The show, which debuted last year, explores "how consumers can get the best experience when dining out."

"Every restaurant uses glowing adjectives and enticing descriptions to encourage their customers to buy more of its food," The Daily Mail reported this week, in a piece on the debut of the show's current season. "But if you see the words 'hand-made,' 'home-cooked,' or 'fresh,' then don't fall for the claims hook, line and sinker as the food may not live up to its label."

If this show were American, I suspect a large part of its focus—like most local television consumer investigations—would be to call for more regulations to rein in the big, evil food companies that deceive us. Thankfully, after watching a few clips from Tricks of the Restaurant Trade, I detected no such bent to the program.

What I did see, though, was some good, basic consumer education.

The idea that food sellers (or anyone selling anything at all) want to make their products appear somehow better than they are is hardly anything new. Neither are investigations into the practice. A Wall St. Journal video from 2014, for example, looked at "sly tricks [restaurants use] to get you to spend more for your meal."

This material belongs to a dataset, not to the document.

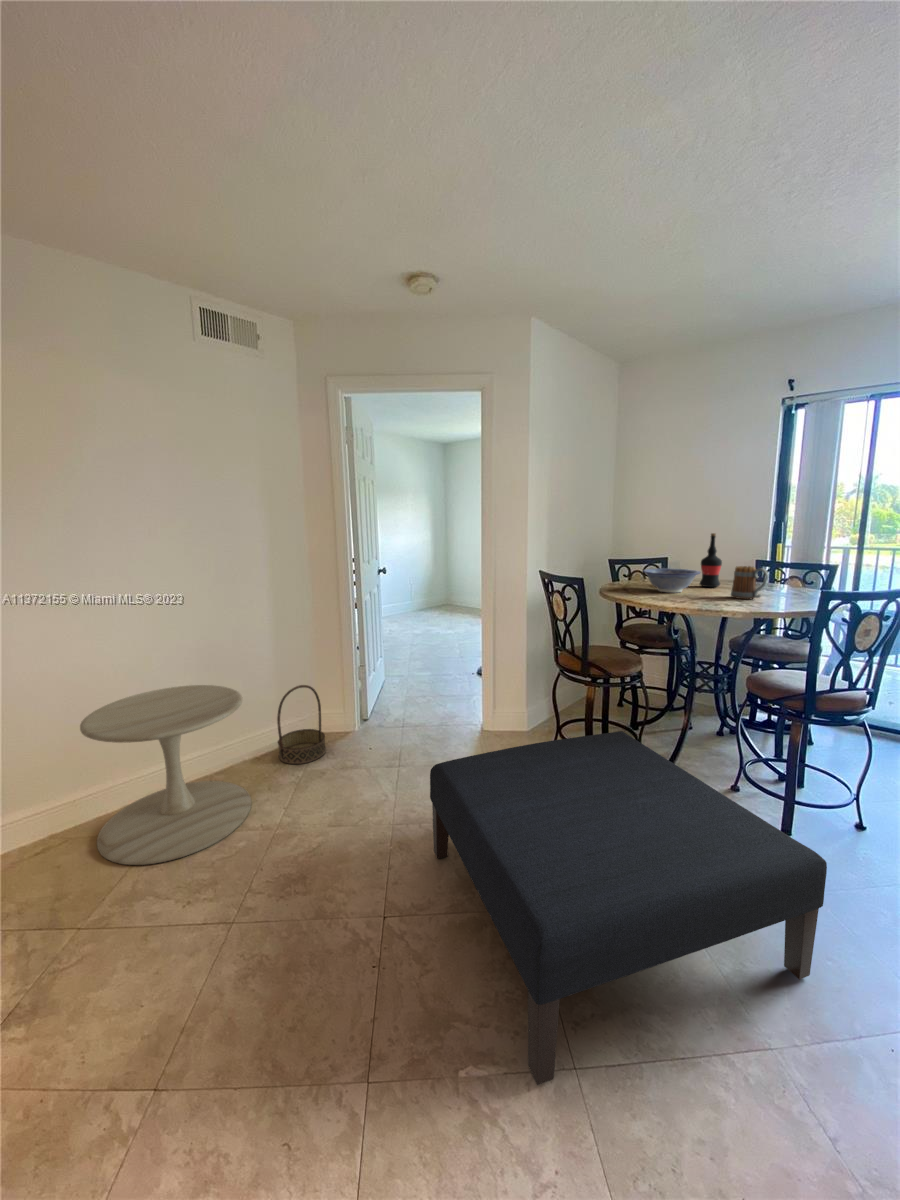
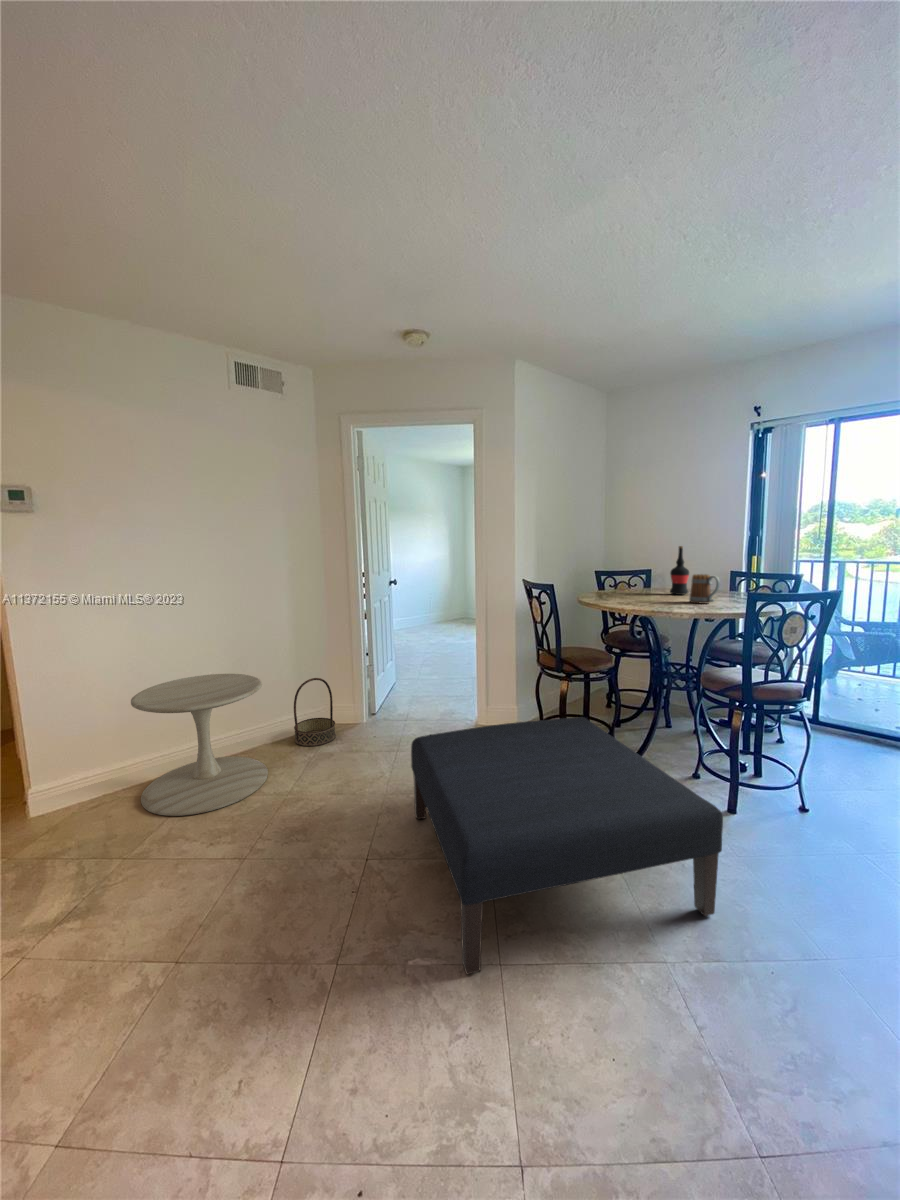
decorative bowl: present [643,568,700,593] -> none [614,578,665,598]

In legal circles, the practice is known as "puffery," which this brilliantly titled article, "The World's Most Trusted Article on Puffery," describes eloquently. Puffery falls short of fraud.

Nevertheless, these practices have faced increased bureaucratic scrutiny in recent years. EU regulators are currently looking to crack down down on food producers that market foods of different qualities in different countries without declaring so by, for example, marketing higher-quality juice or bread in France than in Poland but selling both under the same label.

"I will not accept that in some parts of Europe, people are sold food of lower quality than in other countries, despite the packaging and branding being identical," said Jean-Claude Juncker, president of the European Commission, in a speech last month announcing the new guidelines. "Slovaks do not deserve less fish in their fish fingers," he added.

Neither, I might add, do Slovaks and other Europeans necessarily deserve more regulators' fingers in their fish.

In recent years, there have been some rumblings about bringing the fish-finger approach to the United States. Thankfully, those plans seem to have been held at bay for now.

Tricks of the Restaurant Trade and investigations like it serve as valuable tools for educating consumers and help mitigate the need for costly, burdensome, and intrusive regulations. Cheers to more of the former and less of the latter.